„ALLES KANN SICH ÄNDERN“ – Buchvorstellung, Lesung und Gespräch mit der Autorin und Osteuropa-Expertin UTA GERLANT im Museum Butzbach

Vorträge und Debatten
24.Feb. 2026 19:00

„Alles kann sich ändern“ ist ein Zitat aus der Rede eines Studenten, der 2017 in Südrussland unter politischen Anschuldigungen zu zehn Jahren Lagerhaft verurteilt wurde. Es ist zugleich der Titel eines Buches, das die Geschichtsaufarbeitungs- und Menschenrechtsinitiative Memorial Deutschland e. V. im ibidem-Verlag herausgegeben hat. Das Buch versammelt die letzten Worte von 29 politisch Angeklagten in Russland aus den Jahren 2017 bis 2024. Diese bewegenden Reden vermitteln Einblicke in die sehr unterschiedlichen Lebenswelten ihrer Protagonisten und deren Ansichten. Viele von ihnen wurden verurteilt, weil sie die russische Aggression gegen die Ukraine ablehnen.
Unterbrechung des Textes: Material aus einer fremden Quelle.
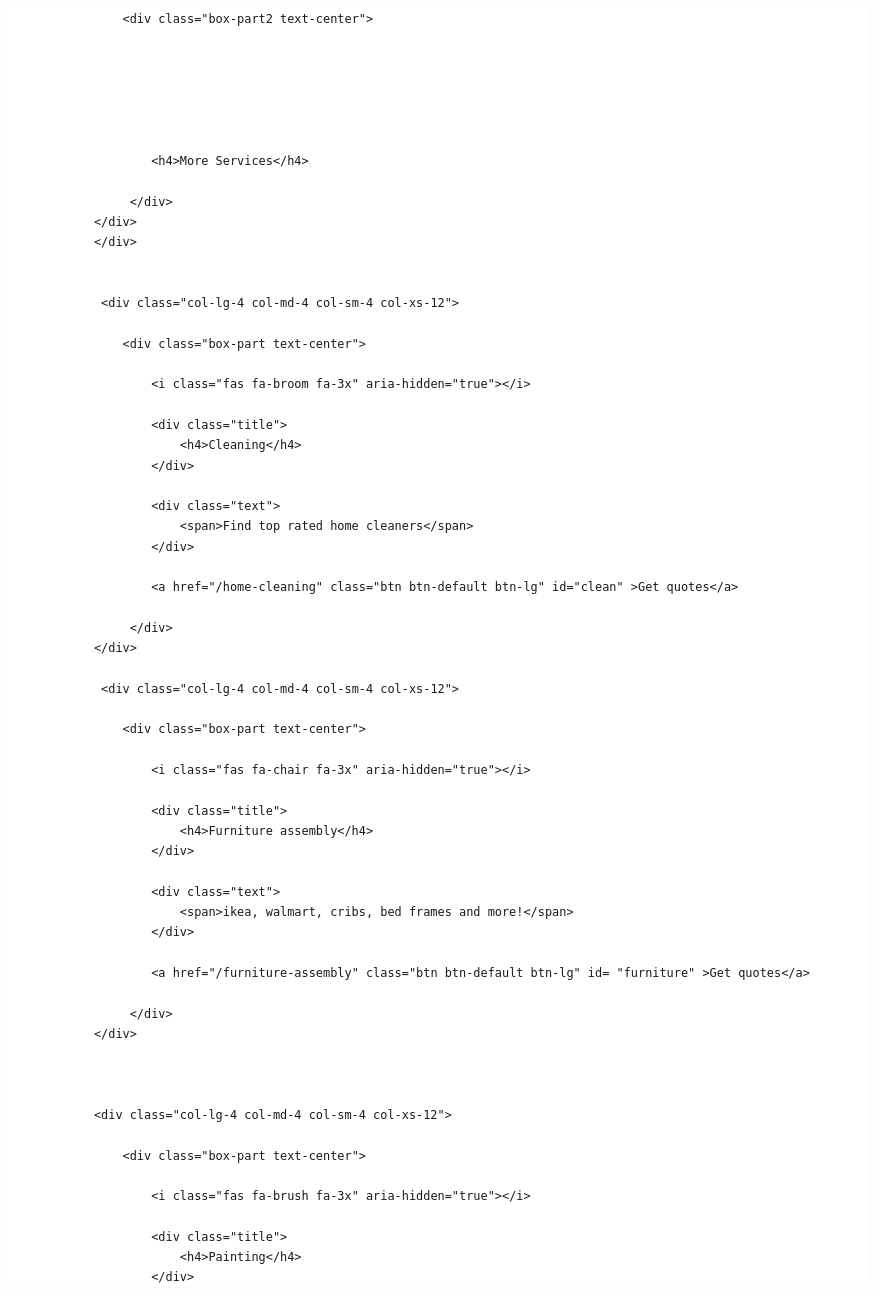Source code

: 					<div class="box-part2 text-center">



                        


                        <h4>More Services</h4>
                        
					 </div>
				</div>	
                </div>
                
                
                 <div class="col-lg-4 col-md-4 col-sm-4 col-xs-12">
               
					<div class="box-part text-center">
					    
					    <i class="fas fa-broom fa-3x" aria-hidden="true"></i>
                    
						<div class="title">
							<h4>Cleaning</h4>
						</div>
                        
						<div class="text">
							<span>Find top rated home cleaners</span>
						</div>
                        
						<a href="/home-cleaning" class="btn btn-default btn-lg" id="clean" >Get quotes</a>
                        
					 </div>
				</div>	 
				
				 <div class="col-lg-4 col-md-4 col-sm-4 col-xs-12">
               
					<div class="box-part text-center">
                        
                        <i class="fas fa-chair fa-3x" aria-hidden="true"></i>
                        
						<div class="title">
							<h4>Furniture assembly</h4>
						</div>
                        
						<div class="text">
							<span>ikea, walmart, cribs, bed frames and more!</span>
						</div>
                        
						<a href="/furniture-assembly" class="btn btn-default btn-lg" id= "furniture" >Get quotes</a>
                        
					 </div>
				</div>
                
                
                
                <div class="col-lg-4 col-md-4 col-sm-4 col-xs-12">
               
					<div class="box-part text-center">
					    
					    <i class="fas fa-brush fa-3x" aria-hidden="true"></i>
                    
						<div class="title">
							<h4>Painting</h4>
						</div>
Die Osteuropa-Historikerin Uta Gerlant, die das Buch maßgeblich betreute, wird eine Einführung geben, daraus lesen und für ein anschließendes Gespräch zur Verfügung stehen. Sie war bereits im September 2024 bei der Stiftung in Butzbach zu Gast; damals hielt sie einen eindrucksvollen Vortrag zum Thema „Der Krieg gegen die Ukraine und unsere Sehnsucht nach Frieden“.

Zeitlich, inhaltlich und in der Person von Uta Gerlant ist die Veranstaltung gekoppelt mit ihrer Teilnahme auch am (nicht öffentlichen) Projekttag der Weidigschule am folgenden Vormittag, den zwei Oberstufenschülerinnen, Lilia Meyer und Sarah Ludwig, mit großem Einsatz organisieren.